I was called in, and the Doctor told me that he was pleased with the first set of test results, however, nothing could prepare me for what he told me next…
He told me that he had some bad news for me. And he went on to gently touch on what I had been struggling with. He told me that I have something called Coeliac disease, and after explaining that it means that I am allergic to gluten, I was at a lost for words.
This was last Thursday, and I still haven’t gotten my head around it. I never will. It’s not something that I can change, I won’t ever be able to fix it. The Doctor told me that I would be able to live a normal life, with a couple of adjustments.
They are big ‘adjustments’, my life has changed entirely. And to think that I have actually known about having this from when I was about 4/5 years old, only further reminds me of the neglect and abuse that I had been through growing up, and even into my adult years.
It doesn’t help that I have very few people to speak to, and this is not something that I am going to tell anyone. This is something very private to me. And it only brings problems and/or complicates things if people find out. It’s not like anyone can anyway, I don’t have any family and/or friends.

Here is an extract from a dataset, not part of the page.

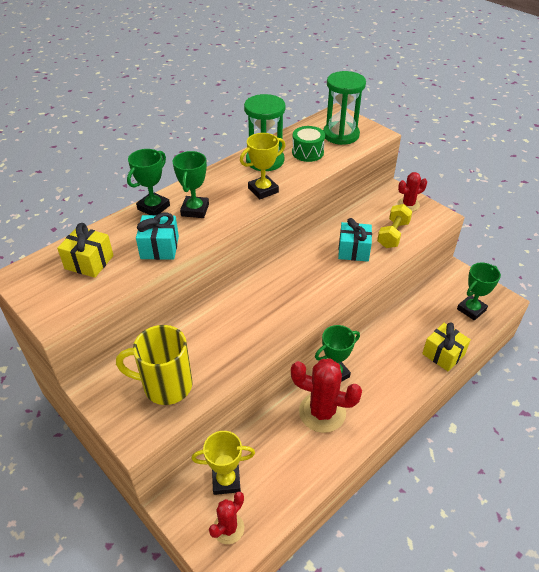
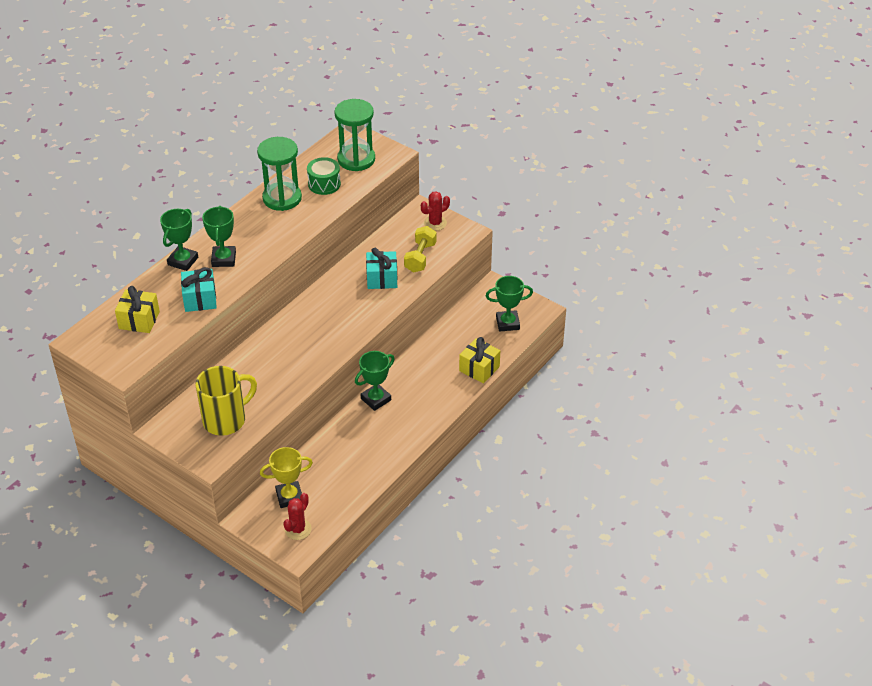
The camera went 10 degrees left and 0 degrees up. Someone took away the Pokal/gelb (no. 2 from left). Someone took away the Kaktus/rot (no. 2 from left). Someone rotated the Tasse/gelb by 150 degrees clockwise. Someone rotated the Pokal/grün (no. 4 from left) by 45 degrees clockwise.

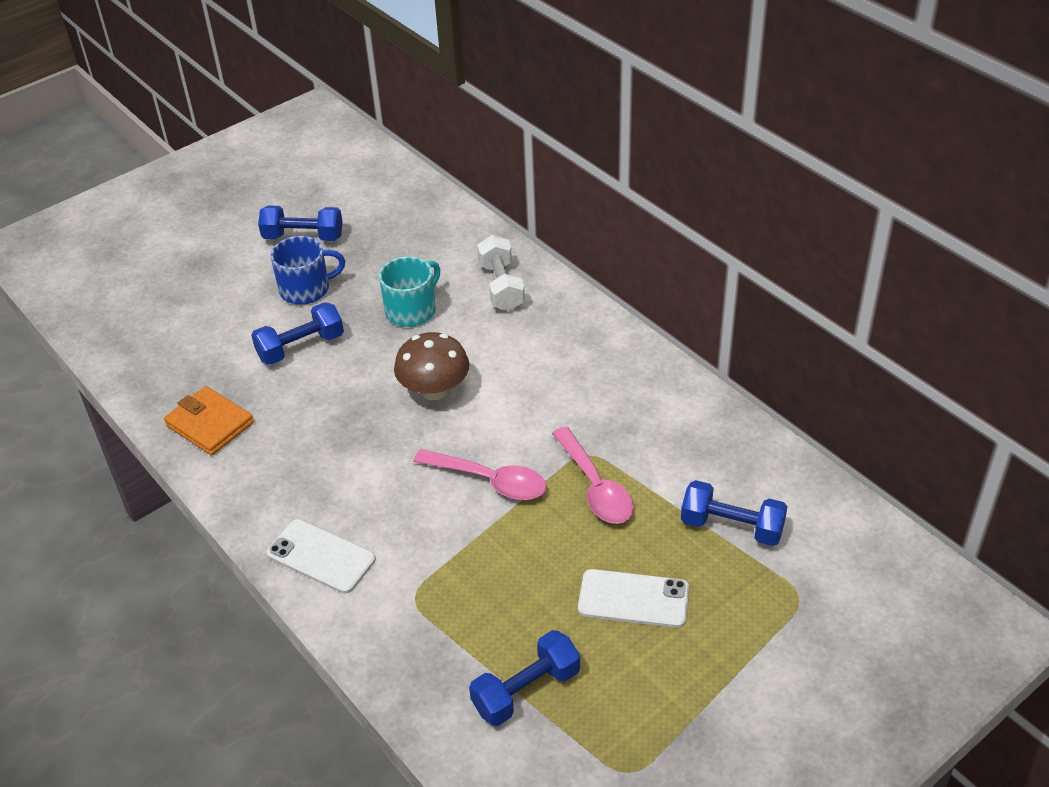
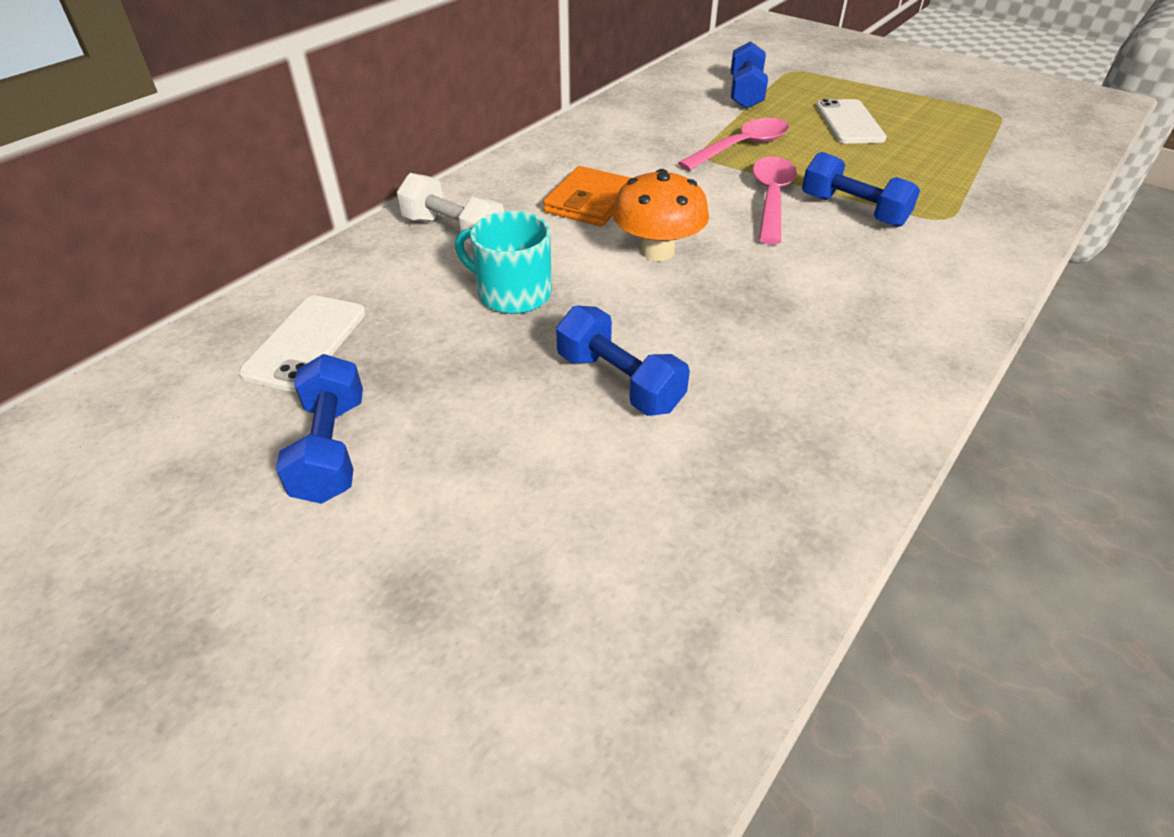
The camera went 105 degrees left and 0 degrees up. Someone took away the Tasse/blau. Someone carried the Geldbörse/orange. Someone carried the Handy/weiß (no. 1 from left). Someone carried the Hantel/blau (no. 3 from left in the first image). Someone repainted the Pilz/braun, which became the Pilz/orange. Someone rotated the Hantel/weiß by 60 degrees clockwise.

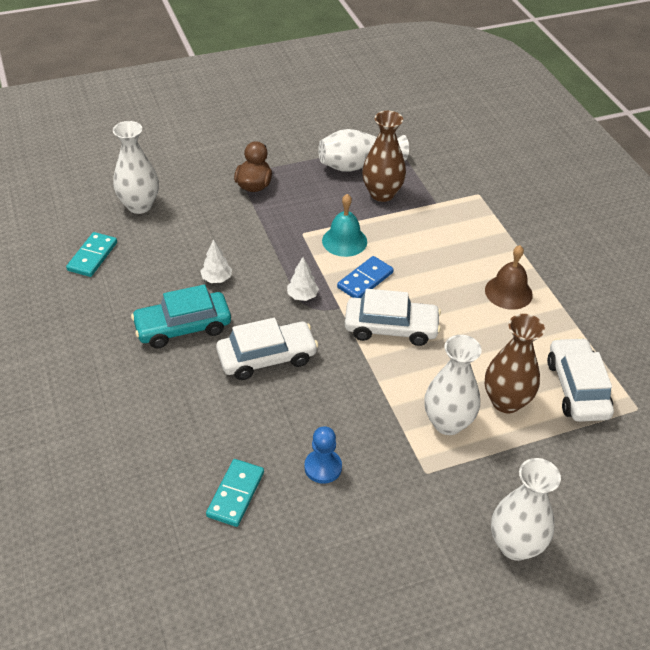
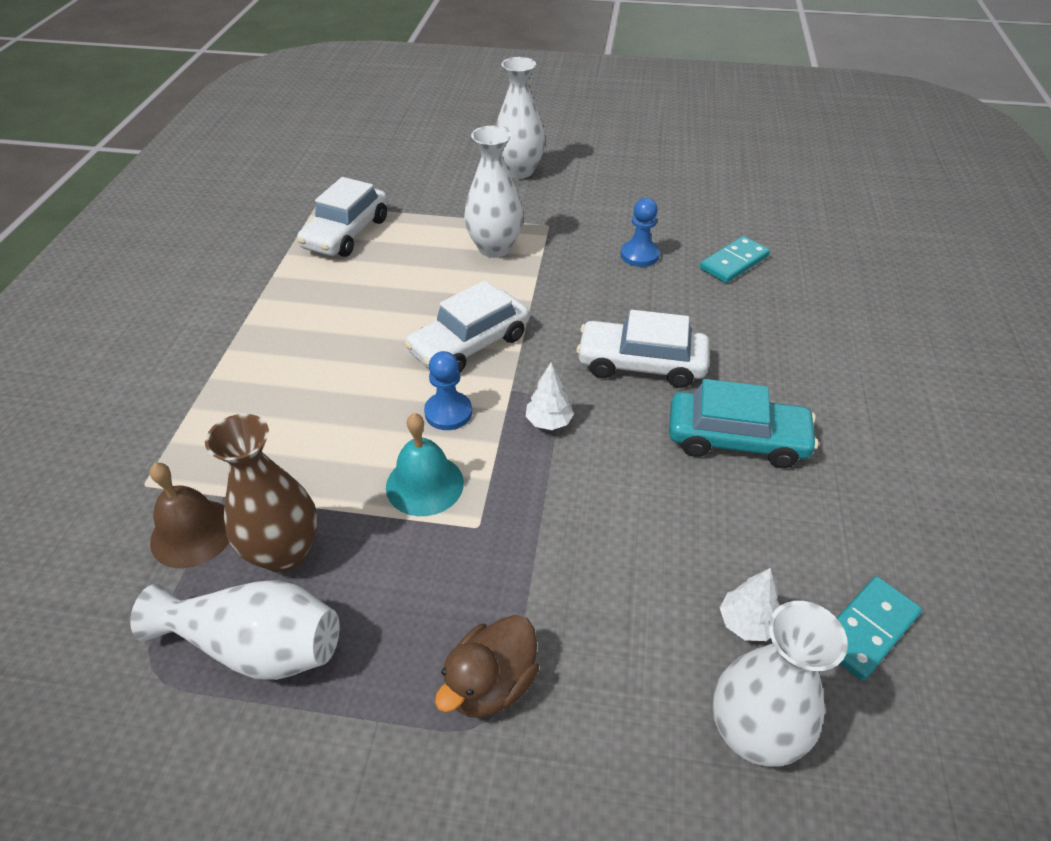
The camera went 150 degrees left and 0 degrees up. Someone took away the Vase/braun (no. 2 from left). Someone carried the Baum/weiß (no. 1 from left in the first image). Someone carried the Glocke/braun. Someone swapped the Dominostein/blau for the Bauer/blau (no. 1 from left). Someone rotated the Auto/weiß (no. 2 from left) by 75 degrees counterclockwise.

In the future, when my life is even more positively different. When I have a person who loves me for me to stand by me, almost like a double of me, perhaps they will be the first and last person who I will share this with. Otherwise, it’s only when necessary (e.g. health professionals, caterers, public-servants).
Since going gluten-free, I feel bloody amazing. My body is not in pain. All of those years, imagine going well-over 2 decades feeling intense pain and thinking that it was a part of life. And to “stop being weak, boy. No one else complains like you do”. It only fills me further with anger to realise these things, that I have had this health condition for years and because of my ‘mother’ refusing to acknowledge care for me, I have had to suffer.
There are no sympathies for those in the past who used me, took-advantage. I have no forgiveness for them. They can ****.